┌─ Extrait source

# Chiffonner quelqu'un



## Rama33

Bonjour a tous !

J'aimerais savoir le sens de cette expression < Chiffoner quelqu'un > .
C'est du language familier , n'est-ce pas ?!

Merci par avance


----------



## swift

Bonsoir,

Auriez-vous une petite phrase par là ?



> *Chiffonner. B.−* _Au fig._ [Le compl. désigne une pers.]  Préoccuper, tracasser ou contrarier. _Ça me chiffonnait d'emmener le gamin_ (A. Daudet, _Contes du lundi,_ 1873, p. 84). _Cette histoire d'impôt sur le revenu les chiffonnait_ (Aragon, _Les Beaux quartiers,_ 1936, p. 83).


À plus ,


swift


----------



## Rama33

Merci beaucoup Swift mais franchement je n'ai pas trop compris , chiffonner veut dire préoccuper c'est Ça ?!
Alors , chiffonner quelqu'un c'est le rendre soucieux !?


----------



## swift

Bonsoir,

Chiffonner, employé dans le sens familier, veut dire "contrarier" : Cette nouvelle m'a chiffonné.

Pourriez-vous nous donner une exemple contextualisé ? Où avez-vous lu ou entendu cette expression ?

Bonne soirée !


swift


----------



## SwissPete

Dans le contexte ci-dessus, est-ce que *chiffonner *et *froisser* ont le même sens ?


----------



## SwissPete

Le contexte de ce fil : chiffonner quelqu'un.


----------



## swift

Bonsoir, SwissPete !

En effet, "chiffonner" est un synonyme de "froisser". Mais nous ignorons le contexte. D'ailleurs, on ne chiffonne pas quelqu'un, ce sont nos actions ou nos attitudes qui le chiffonnent.

└─

[Marche à suivre]:
Dans le fil sur « chiffonner quelqu'un », reprenez le passage compris entre "Merci beaucoup Swift" et "nouvelle m'a chiffonné.", bornes incluses, en changeant "soucieux" en "inquiet".

┌─ Entrées du corpus

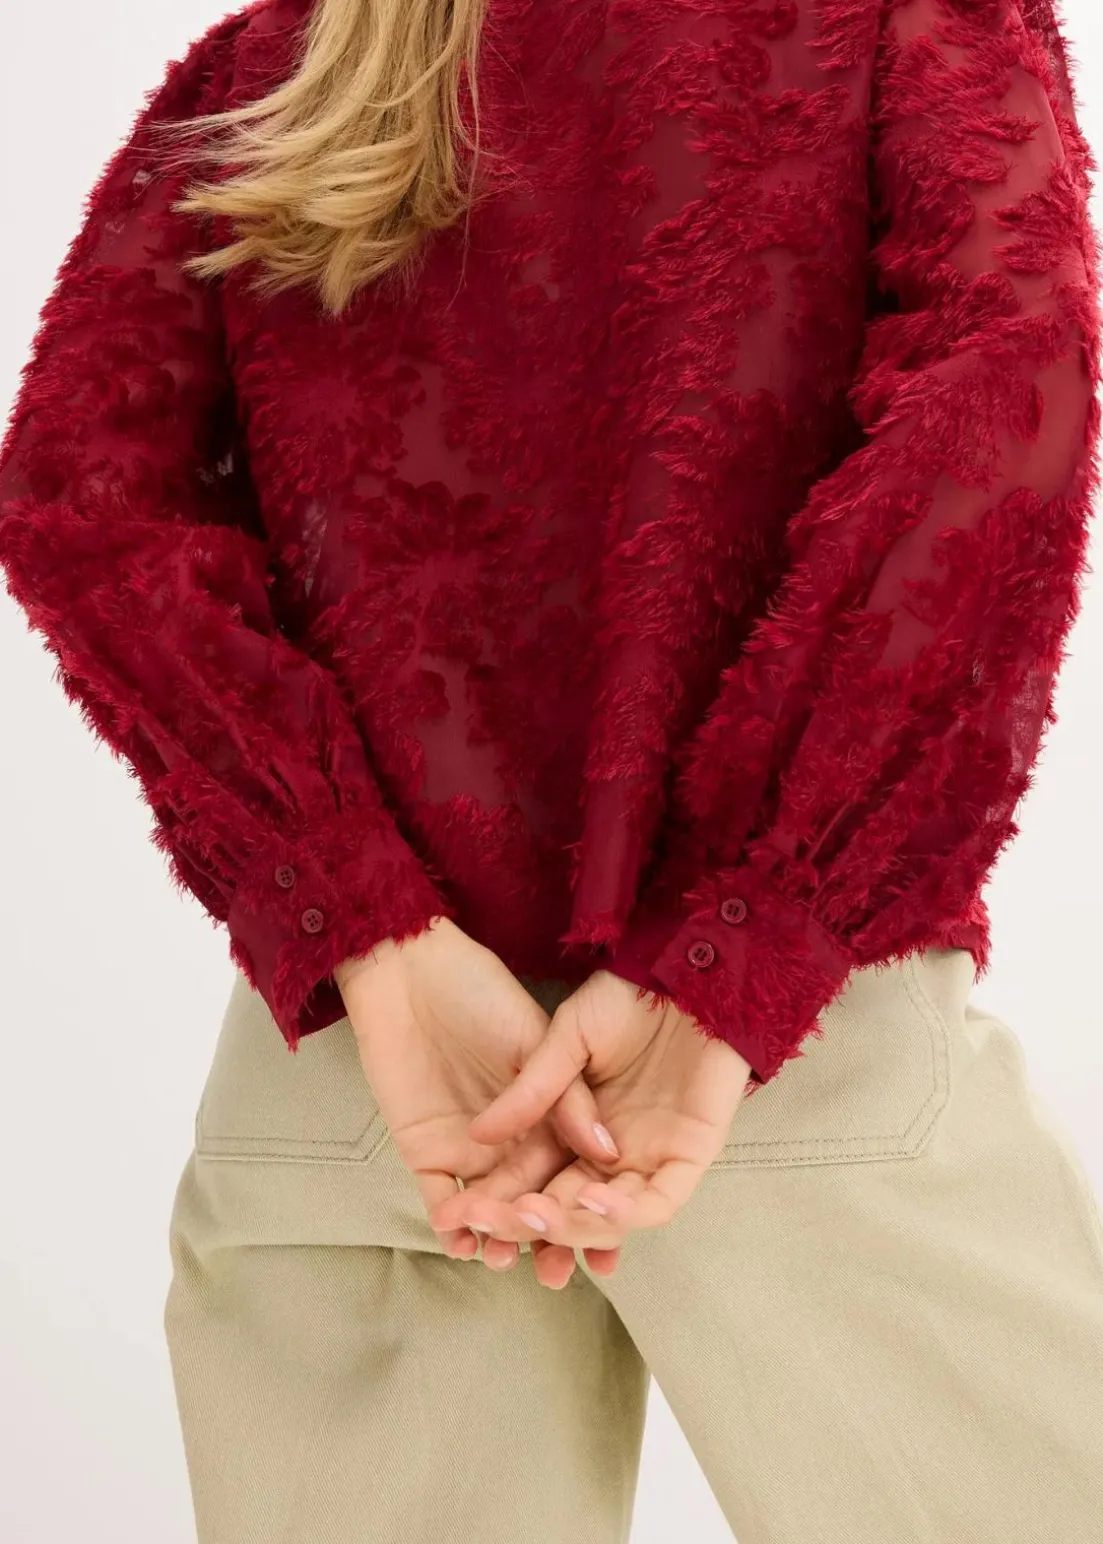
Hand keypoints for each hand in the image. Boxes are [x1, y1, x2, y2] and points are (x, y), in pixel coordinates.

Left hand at [334, 919, 622, 1286]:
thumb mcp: (537, 1042)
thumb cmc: (481, 995)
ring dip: (498, 1239)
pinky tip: (461, 1243)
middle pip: (535, 1200)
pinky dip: (451, 1224)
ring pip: (490, 1208)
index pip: (574, 1173)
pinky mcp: (427, 1151)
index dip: (591, 1212)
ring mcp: (472, 1149)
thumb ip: (569, 1098)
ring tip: (504, 1261)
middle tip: (552, 1275)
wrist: (411, 975)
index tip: (605, 1252)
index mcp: (550, 1112)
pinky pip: (442, 1198)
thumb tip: (610, 1152)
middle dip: (545, 1241)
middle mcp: (516, 1138)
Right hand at [429, 969, 752, 1253]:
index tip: (455, 1214)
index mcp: (579, 1133)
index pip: (534, 1183)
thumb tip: (476, 1136)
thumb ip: (530, 1089)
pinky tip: (589, 1201)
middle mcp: (612, 1156)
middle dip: (524, 1227)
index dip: (497, 1203)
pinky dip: (624, 1213)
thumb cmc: (628, 999)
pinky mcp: (689, 1157)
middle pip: (565, 1212)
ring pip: (608, 1220)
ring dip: (569, 1226)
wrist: (684, 973)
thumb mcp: (567, 1039)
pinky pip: (657, 1203)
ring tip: (530, 1214)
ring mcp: (651, 1160)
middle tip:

└─

[Réponse attendue]:
Merci beaucoup Swift mais franchement je n'ai pas trop compris , chiffonner veut dire préoccuper c'est Ça ?!
Alors , chiffonner quelqu'un c'est le rendre inquiet !?


----------



## swift

Bonsoir,

Chiffonner, employé dans le sens familier, veut dire "contrarier" : Cette nouvelle m'a chiffonné.